_About this task_
Please output the following records exactly. Leave every image out.

[Dataset records — start]

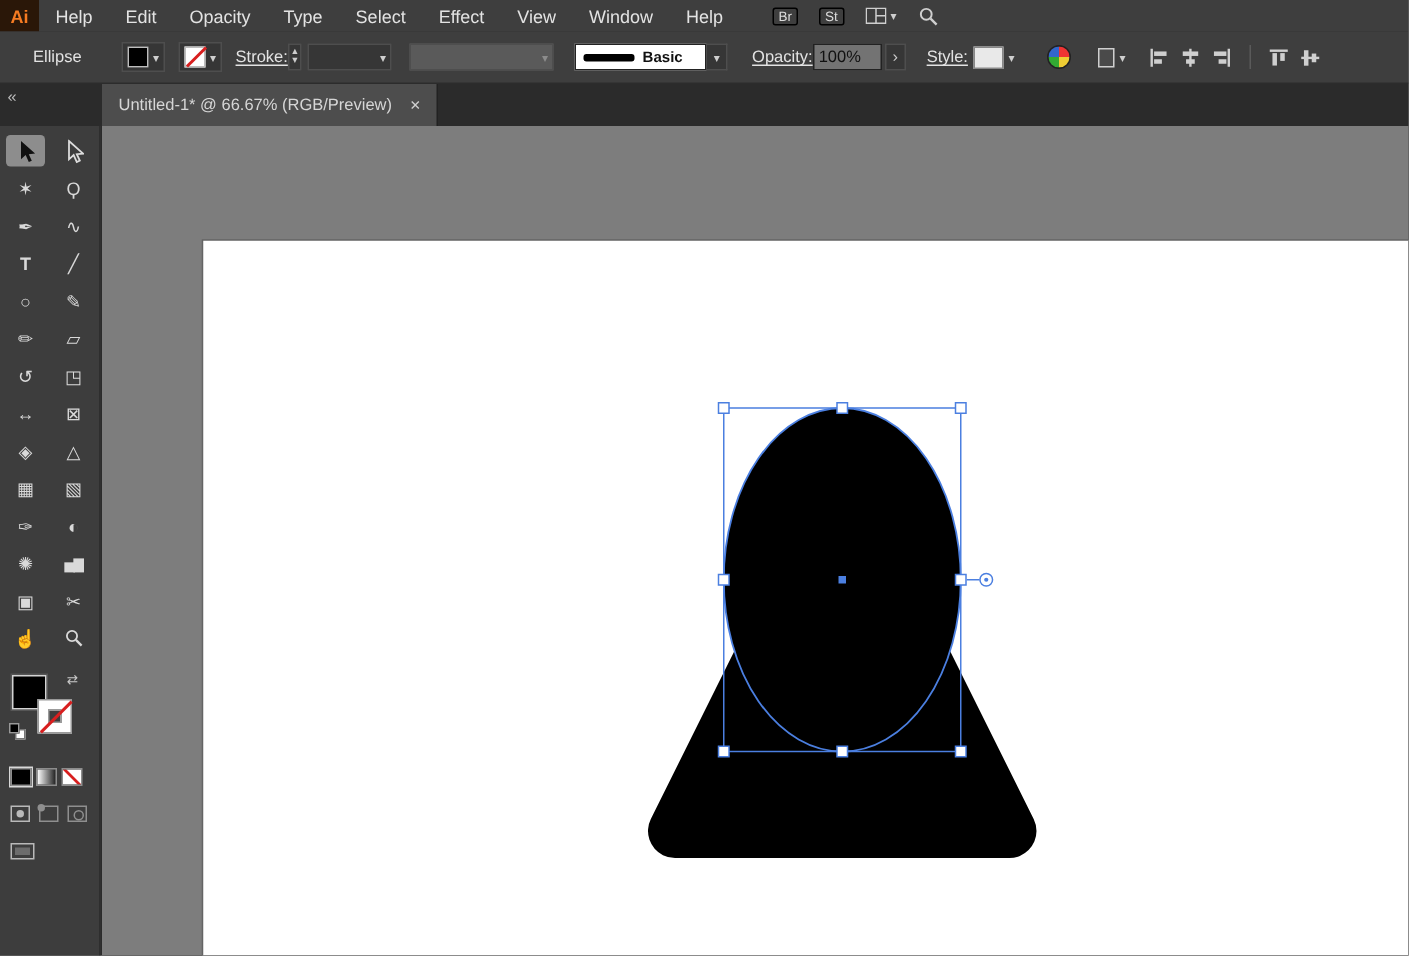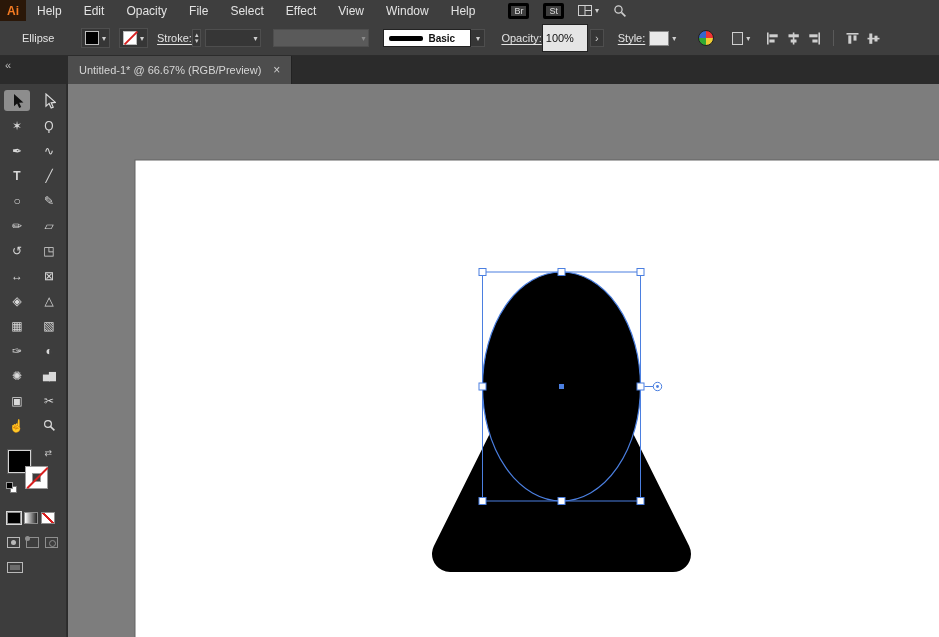"File" span.menu-item { text: File -> Type }
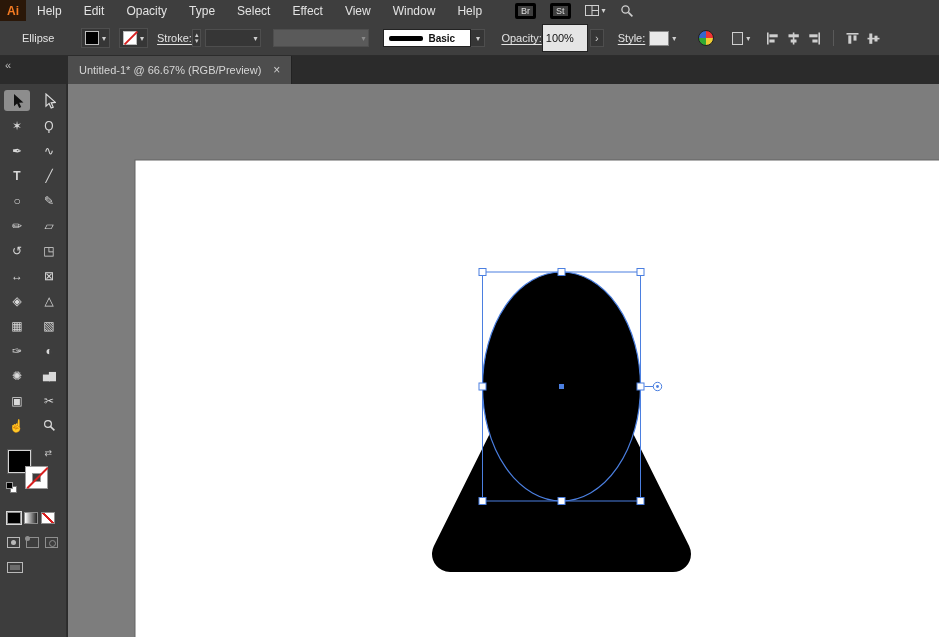"Br" .badge { border: 3px solid #000000 -> 1px solid #000000 }
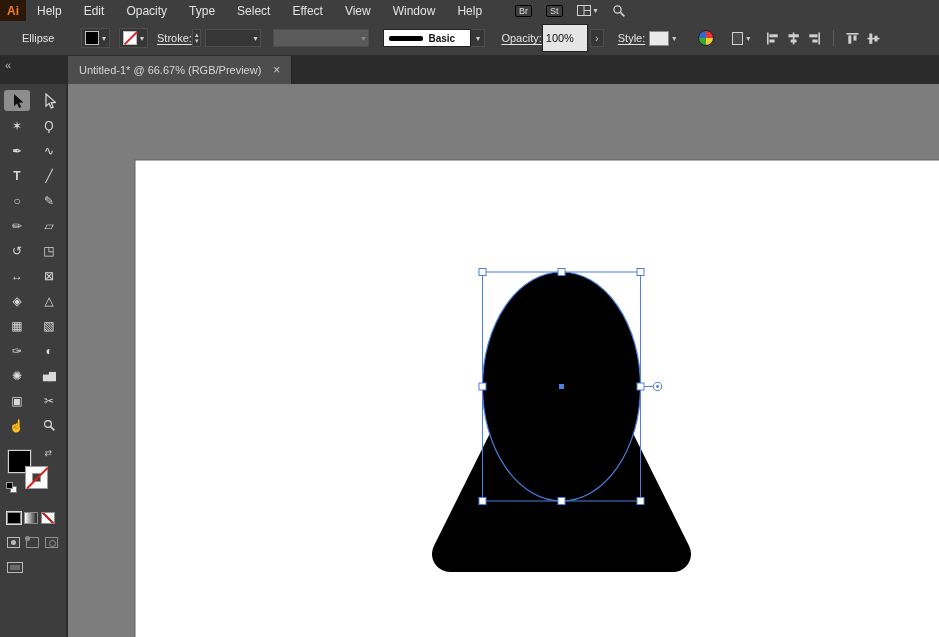"100%" .opacity { background: #e5e5e5 -> #737373; height: 28px -> 18px }
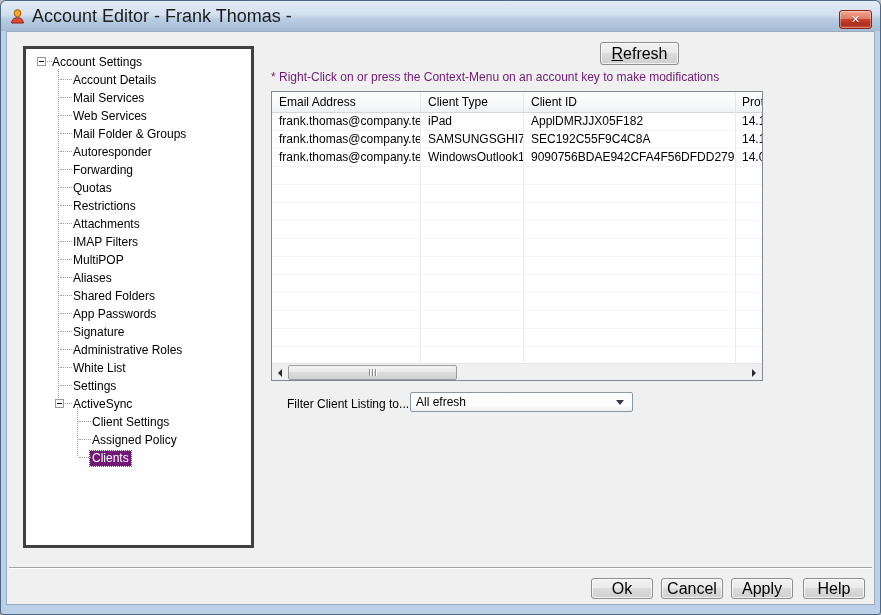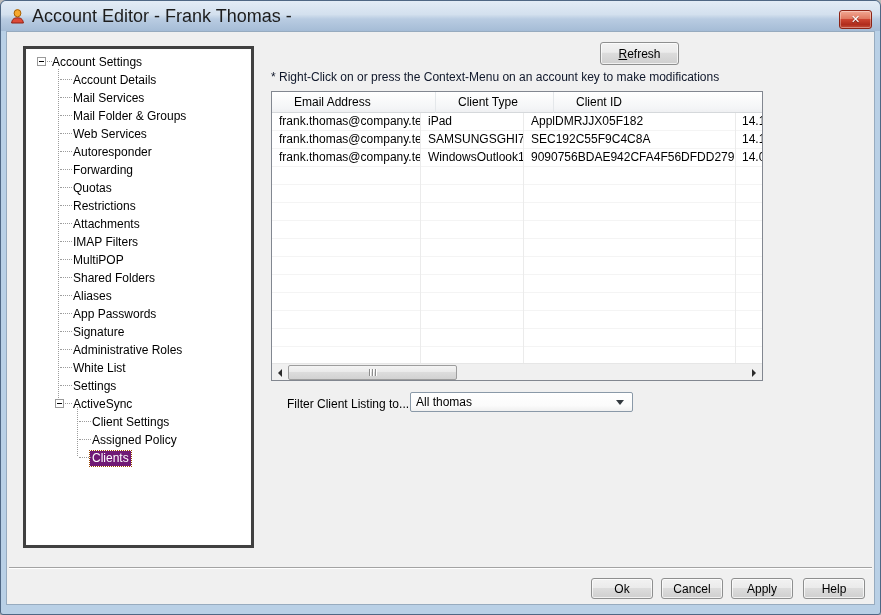"Refresh" .btn { font-size: 12px -> 16px }
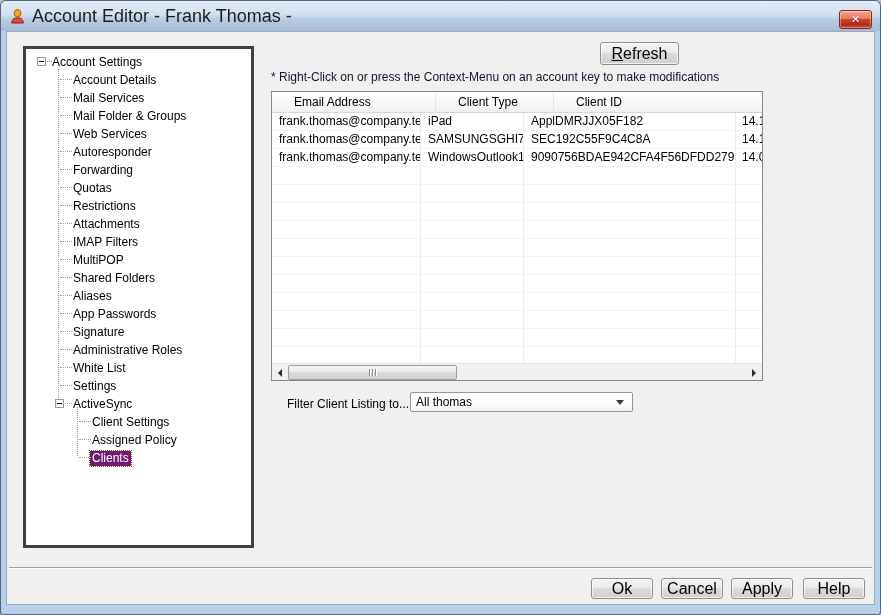"* Right-Click on or press" .note { color: #0f172a -> #701a75 }
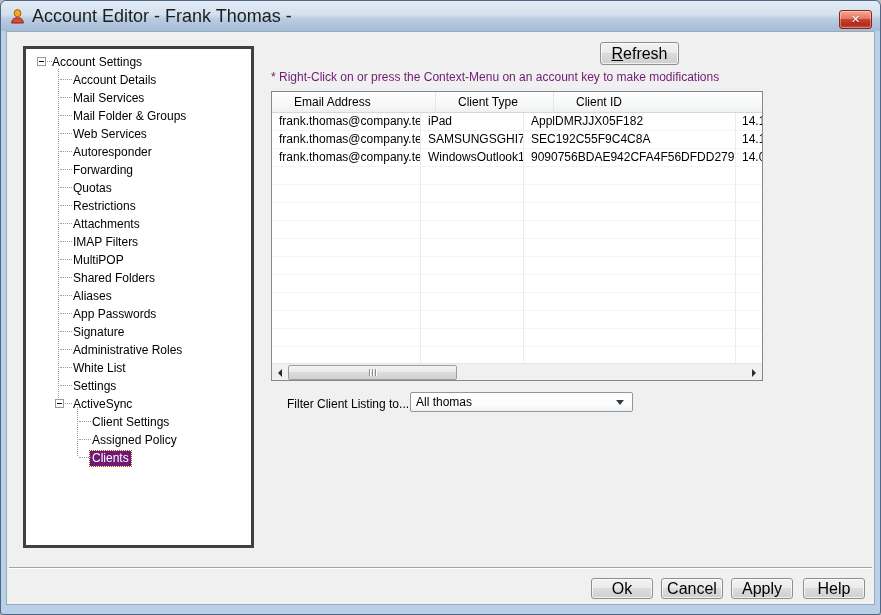"Email Address" .hc { margin-left: 15px -> none }
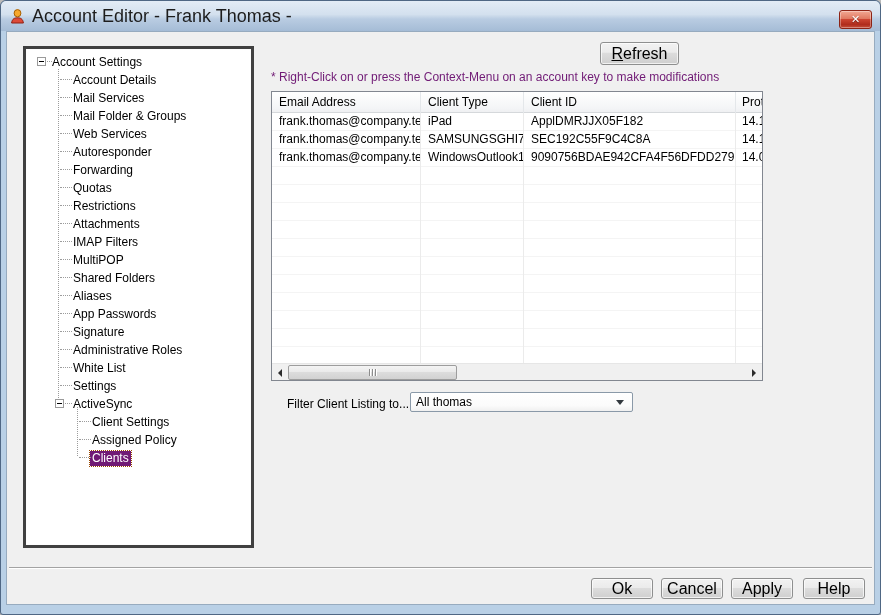"Mail Folder & Groups" div.trow { order: before "Web Services" -> after "Web Services" }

[Dataset records — finish]

_Solution for this task_
"File" span.menu-item { text: File -> Type }
"Br" .badge { border: 3px solid #000000 -> 1px solid #000000 }
"100%" .opacity { background: #e5e5e5 -> #737373; height: 28px -> 18px }
"Refresh" .btn { font-size: 12px -> 16px }
"* Right-Click on or press" .note { color: #0f172a -> #701a75 }
"Email Address" .hc { margin-left: 15px -> none }
"Mail Folder & Groups" div.trow { order: before "Web Services" -> after "Web Services" }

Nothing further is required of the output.